20 December 2017, by Desmond Rutledge
Florea Gusa v Minister for Social Protection, Ireland, Attorney General, Case C‑442/16, J.L. da Cruz Vilaça, A. Tizzano, E. Levits, A. Borg Barthet and M. Berger, CJEU (Fifth Chamber), 20 December 2017
The claimant was a Romanian national who entered the territory of Ireland in October 2007.
From October 2008 until October 2012, he worked as a self-employed plasterer and, on that basis, paid taxes in Ireland, as well as pay-related social insurance and other levies on his income.
In October 2012, he ceased working due to an absence of work caused by the economic downturn in Ireland, and registered as a jobseeker with the relevant Irish authorities.
His application for jobseeker’s allowance was refused on the basis that the provision for retaining worker status under Article 7(3)(b) of Direction 2004/38 only applied to employed persons and excludes those who have worked as self-employed persons.
The Supreme Court (Ireland) made a reference to the Court of Justice of the European Union (CJEU) asking whether someone in the claimant’s position retained the status of a self-employed person under Article 7(1)(a) of Directive 2004/38, pursuant to Article 7(3)(b) or otherwise.
The CJEU in its judgment noted that:
- (i). the phrase “after having been employed” was used in the English-language version of Article 7(3)(b) but other language versions were formulated in more neutral terms, relating to a person who had been in an “‘occupational activity”;
- (ii). the Directive drew a distinction between economically active citizens and inactive citizens and students (article 7(1) but it did not draw a distinction between citizens working as employed persons and those working as self-employed persons.
Against this background the CJEU concluded that an interpretation of Article 7(3)(b) which only covered those who had worked as employed persons and which excluded those who had worked as self-employed persons would run counter to the objectives of the Directive. Moreover, such an interpretation would introduce an unjustified difference in the treatment between the two categories of persons:
“Such a difference in treatment would be particularly unjustified in so far as it would lead to a person who has been self-employed for more than one year in the host Member State, and who has contributed to that Member State’s social security and tax system by paying taxes, rates and other charges on his income, being treated in the same way as a first-time jobseeker in that Member State who has never carried on an economic activity in that State and has never contributed to that system.

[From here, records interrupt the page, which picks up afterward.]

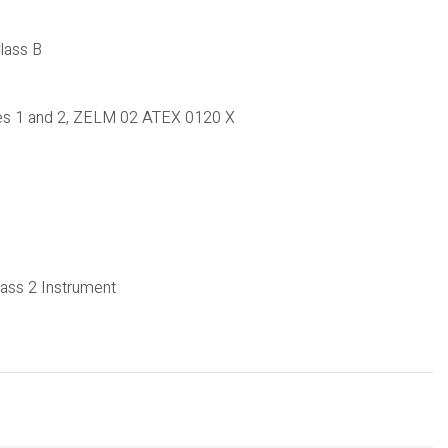
lass B
nes 1 and 2, ZELM 02 ATEX 0120 X
ass 2 Instrument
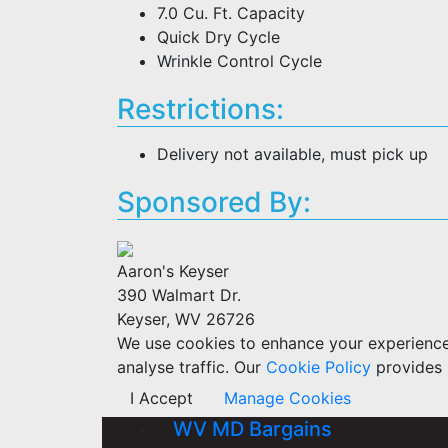
7.0 Cu. Ft. Capacity
Quick Dry Cycle
Wrinkle Control Cycle
Restrictions:
Delivery not available, must pick up
Sponsored By:
Aaron's Keyser
390 Walmart Dr.
Keyser, WV 26726
We use cookies to enhance your experience w
analyse traffic. Our
Cookie Policy
provides 
I Accept
Manage Cookies
WV MD Bargains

It follows from all of the foregoing that a person who has ceased to work in a self-employed capacity, because of an absence of work owing to reasons beyond his control, after having carried on that activity for more than one year, is, like a person who has involuntarily lost his job after being employed for that period, eligible for the protection afforded by Article 7(3)(b) of Directive 2004/38. As set out in that provision, that cessation of activity must be duly recorded” (paras 44-45).
The Court of Justice of the European Union’s judgment is available here: Florea Gusa v Minister for Social Protection, Ireland, Attorney General, Case C‑442/16
The effect of the ruling is that EU citizens who cease self-employment due to circumstances beyond their control, who then register as unemployed, can now access income-based Jobseeker’s Allowance or Universal Credit as someone who has retained their worker status, and hence their right to reside. R(Tilianu) v Secretary of State for Work and Pensions  EWCA Civ 1397 should no longer be followed.